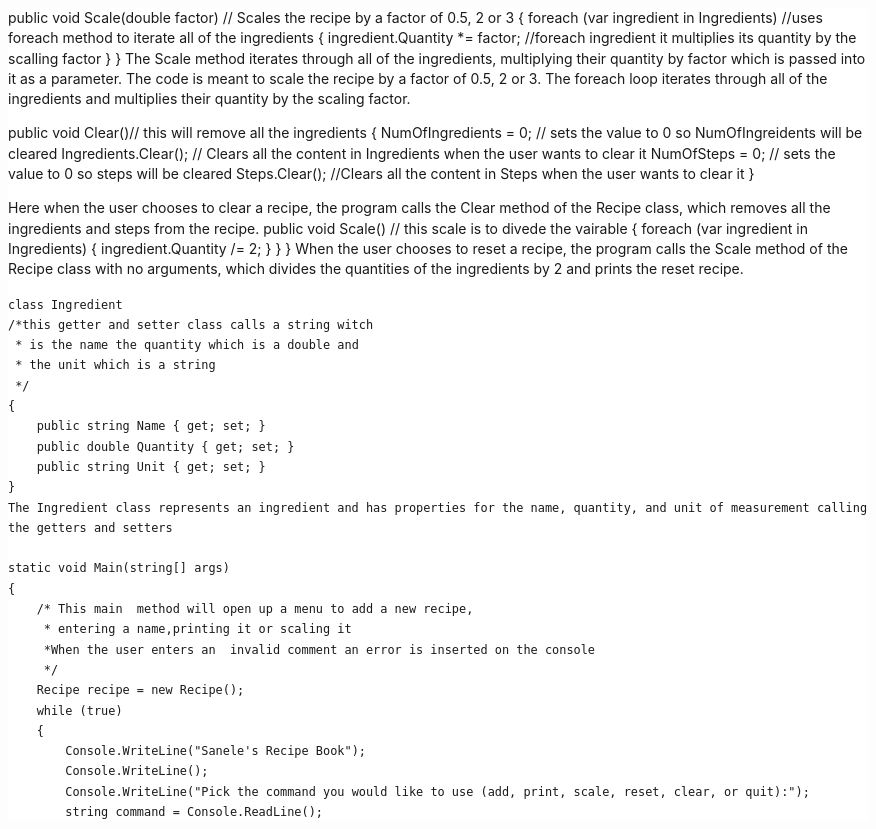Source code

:  public void Scale(double factor) // Scales the recipe by a factor of 0.5, 2 or 3
        {
            foreach (var ingredient in Ingredients) //uses foreach method to iterate all of the ingredients
            {
                ingredient.Quantity *= factor; //foreach ingredient it multiplies its quantity by the scalling factor
            }
        }
    The Scale method iterates through all of the ingredients, multiplying their quantity by factor which is passed into it as a parameter.
 The code is meant to scale the recipe by a factor of 0.5, 2 or 3.
 The foreach loop iterates through all of the ingredients and multiplies their quantity by the scaling factor.

  public void Clear()// this will remove all the ingredients 
        {
            NumOfIngredients = 0; // sets the value to 0 so NumOfIngreidents will be cleared
            Ingredients.Clear(); // Clears all the content in Ingredients when the user wants to clear it
            NumOfSteps = 0; // sets the value to 0 so steps will be cleared
            Steps.Clear(); //Clears all the content in Steps when the user wants to clear it
        }
    
Here when the user chooses to clear a recipe, the program calls the Clear method of the Recipe class, which removes all the ingredients and steps from the recipe.
 public void Scale() // this scale is to divede the vairable 
        {
            foreach (var ingredient in Ingredients)
            {
                ingredient.Quantity /= 2;
            }
        }
    }
    When the user chooses to reset a recipe, the program calls the Scale method of the Recipe class with no arguments, which divides the quantities of the ingredients by 2 and prints the reset recipe.

    class Ingredient 
    /*this getter and setter class calls a string witch
     * is the name the quantity which is a double and
     * the unit which is a string 
     */
    {
        public string Name { get; set; }
        public double Quantity { get; set; }
        public string Unit { get; set; }
    }
    The Ingredient class represents an ingredient and has properties for the name, quantity, and unit of measurement calling  the getters and setters

    static void Main(string[] args)
    {
        /* This main  method will open up a menu to add a new recipe,
         * entering a name,printing it or scaling it
         *When the user enters an  invalid comment an error is inserted on the console
         */
        Recipe recipe = new Recipe(); 
        while (true)
        {
            Console.WriteLine("Sanele's Recipe Book");
            Console.WriteLine();
            Console.WriteLine("Pick the command you would like to use (add, print, scale, reset, clear, or quit):");
            string command = Console.ReadLine();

- **INSTRUCTION**:
Your answer should be a single number: the count of lines above that contain the word "sets".

- **RESPONSE TO THIS TASK**:
2